Les partis politiques doivent proposer une stratégie et s'engager financièrement à soutenir la prévention pour affronter les enjeux liés aux personnes aînées
MONTRÉAL, le 2 sept. 2026 /CNW/ -- En ce début de campagne électorale au Québec, l'organisme Les Petits Frères unit sa voix à celles de nombreux autres partenaires du milieu pour réclamer des engagements précis des partis politiques. L'objectif est d'assurer le financement des initiatives de prévention destinées à plus d'un million de personnes aînées qui auront plus de 75 ans d'ici 2030. La situation à laquelle font face les personnes âgées est déjà extrêmement précaire et elle s'aggravera de façon exponentielle au cours des prochaines années, si rien n'est mis en place pour y remédier. Notre société n'est tout simplement pas préparée à affronter le tsunami annoncé. Dédiés depuis 64 ans à la lutte contre l'isolement social des personnes aînées, Les Petits Frères sont aux premières loges pour constater l'importance des problèmes à venir et œuvrer dans une optique de prévention pour en atténuer les effets.
Des solutions existent
Même si ces enjeux sont largement reconnus et documentés, la volonté politique et financière de favoriser une mobilisation collective et de mettre en place des politiques bien définies ne semble pas être au rendez-vous. Répondre à ces problèmes complexes exigera de mettre en commun les forces respectives du secteur public, de la philanthropie, de la recherche, du milieu communautaire et de l'économie sociale au sein d'une action concertée.
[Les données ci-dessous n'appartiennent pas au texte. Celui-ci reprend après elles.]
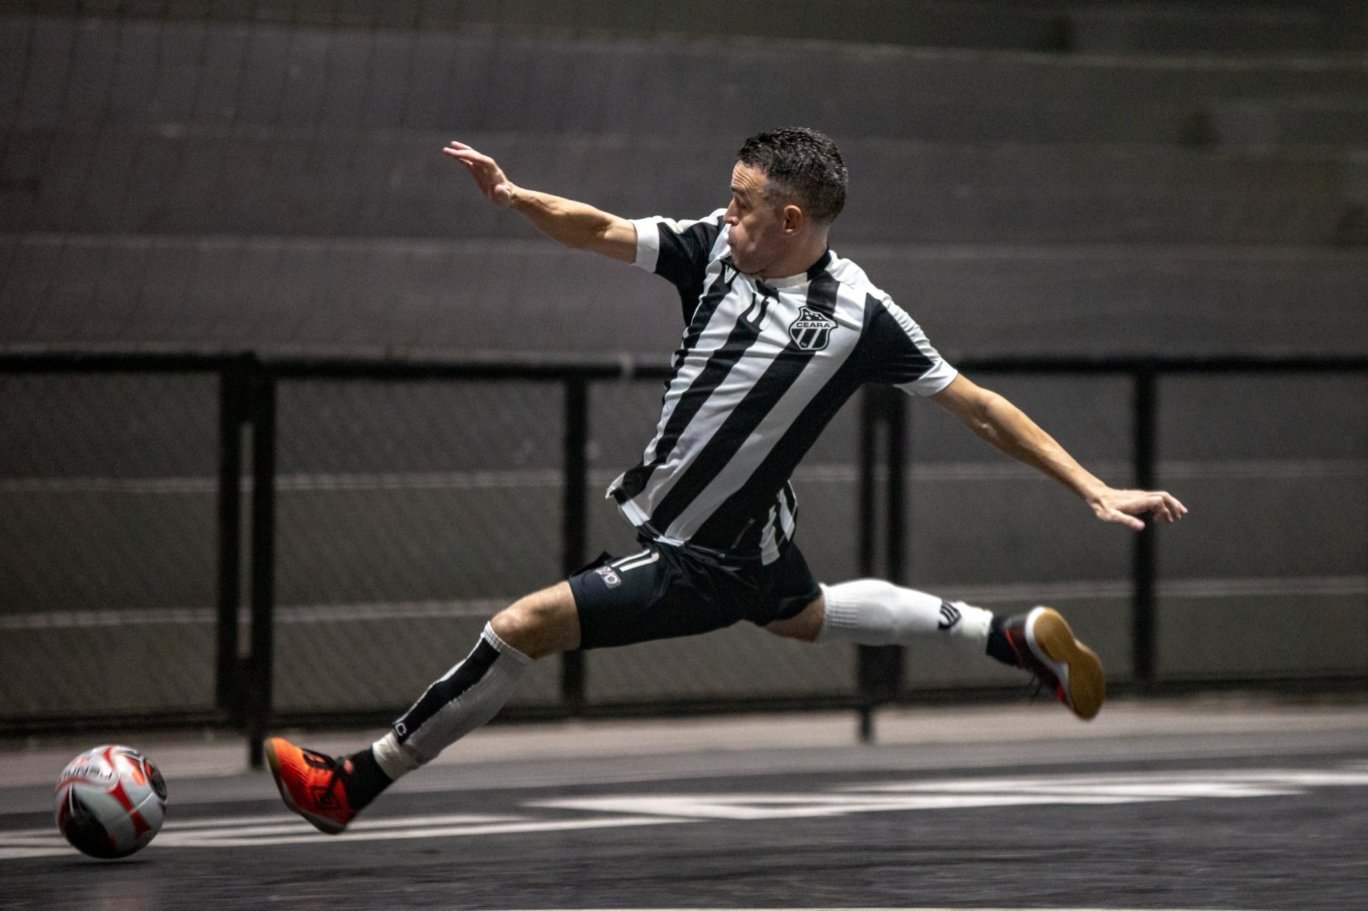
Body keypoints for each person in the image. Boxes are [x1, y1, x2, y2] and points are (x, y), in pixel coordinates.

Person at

« Même si nous sommes bien au fait que la situation économique limitera la marge de manœuvre budgétaire des gouvernements, ceux-ci doivent tout de même s'engager à investir de façon ciblée dans le cadre d'un plan d'action faisant appel au financement privé et au savoir-faire des acteurs présents sur le terrain. Plus que jamais, nous avons besoin d'un financement adéquat pour aborder ces défis », souligne Catherine Harel Bourdon, présidente-directrice générale des Petits Frères.
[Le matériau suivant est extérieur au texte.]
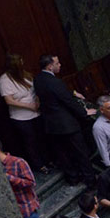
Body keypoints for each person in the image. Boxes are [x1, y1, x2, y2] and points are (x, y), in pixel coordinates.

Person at [34, 54, 97, 184]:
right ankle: (90, 180)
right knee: (81, 153)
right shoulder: (55, 82)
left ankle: (73, 178)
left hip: (51, 125)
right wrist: (84, 112)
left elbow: (55, 95)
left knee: (63, 155)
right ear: (50, 66)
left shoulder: (38, 79)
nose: (60, 65)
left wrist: (72, 92)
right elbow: (68, 101)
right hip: (66, 125)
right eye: (57, 63)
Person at [0, 53, 45, 169]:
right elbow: (9, 101)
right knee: (30, 142)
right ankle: (38, 165)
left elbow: (34, 90)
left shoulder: (25, 75)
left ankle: (47, 160)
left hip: (36, 113)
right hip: (21, 118)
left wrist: (37, 101)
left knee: (41, 138)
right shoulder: (5, 80)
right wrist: (28, 106)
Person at [0, 140, 43, 218]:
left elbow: (31, 183)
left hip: (26, 208)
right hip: (13, 210)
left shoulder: (18, 162)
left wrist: (9, 178)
Un meilleur soutien pour les aîné•es : une question prioritaire pour la population
Selon un sondage de la firme Léger réalisé en mars dernier pour le compte des Petits Frères, 85 % des Québécois•es sont d'avis que le gouvernement du Québec devrait en faire davantage pour améliorer la qualité de vie et favoriser l'inclusion sociale des personnes aînées. Le constat est clair : une vaste majorité de la population réclame davantage de soutien. Le temps est venu pour les partis d'aborder vraiment cet enjeu en explorant de nouvelles avenues de financement et en misant sur l'innovation sociale. Ceci doit s'inscrire dans une approche préventive globale qui permettra éventuellement de réduire l'importante hausse des coûts en santé qu'entrainera inévitablement le vieillissement accéléré de la société québécoise.
« Les gériatres sont aux premières lignes pour constater l'ampleur de la situation sur le terrain et leurs observations démontrent que le réseau des ressources d'hébergement spécialisées, tant publiques que privées, est déjà presque saturé. Pour éviter d'accentuer cette pression, il faut agir en amont et mieux coordonner les réponses offertes aux personnes âgées. L'objectif doit être de leur offrir, au bon moment, des soins et des services adaptés à leur état de santé, à leur autonomie et à leur réalité. C'est en répondant plus justement aux besoins de chacun que nous pourrons rendre le réseau plus résilient et éviter qu'il ne soit constamment en situation de saturation », affirme Dre Julia Chabot, présidente de l'Association des médecins gériatres du Québec.
À propos des Petits Frères
Depuis 1962, Les Petits Frères ont pour mission de briser l'isolement des personnes du grand âge qui vivent seules, en leur offrant une famille de cœur par l'entremise d'un accompagnement bénévole jusqu'en fin de vie, peu importe leur condition. Présent dans 12 régions du Québec, l'organisme joue un rôle d'aidant communautaire et se fait le porte-voix des personnes aînées dans une optique de prévention et de rapprochement intergénérationnel. Âgés en moyenne de 85 ans, les « Grandes Amies » et « Grands Amis », comme les surnomment affectueusement les bénévoles, bénéficient d'un réseau de soutien durant une période moyenne de quatre ans, s'étendant parfois à plus de dix ans.
Avec le soutien de : Dre Julia Chabot, présidente, Association des médecins gériatres du Québec; Fondation Luc Maurice; Thomas Bastien, directeur général de l'Association pour la santé publique du Québec (ASPQ); Dr Stéphane Lemire, interniste-gériatre et fondateur, Fondation AGES; J. Benoit Caron, directeur général du réseau de coopération des EÉSAD; Nouha Ben Gaied, directrice générale de la Fondation Berthiaume-Du Tremblay; Marguerite Blais, Ph.D. - ministre responsable des Aînés 2007-2012 et ministre responsable des Aînés et des Proches aidants 2018-2022.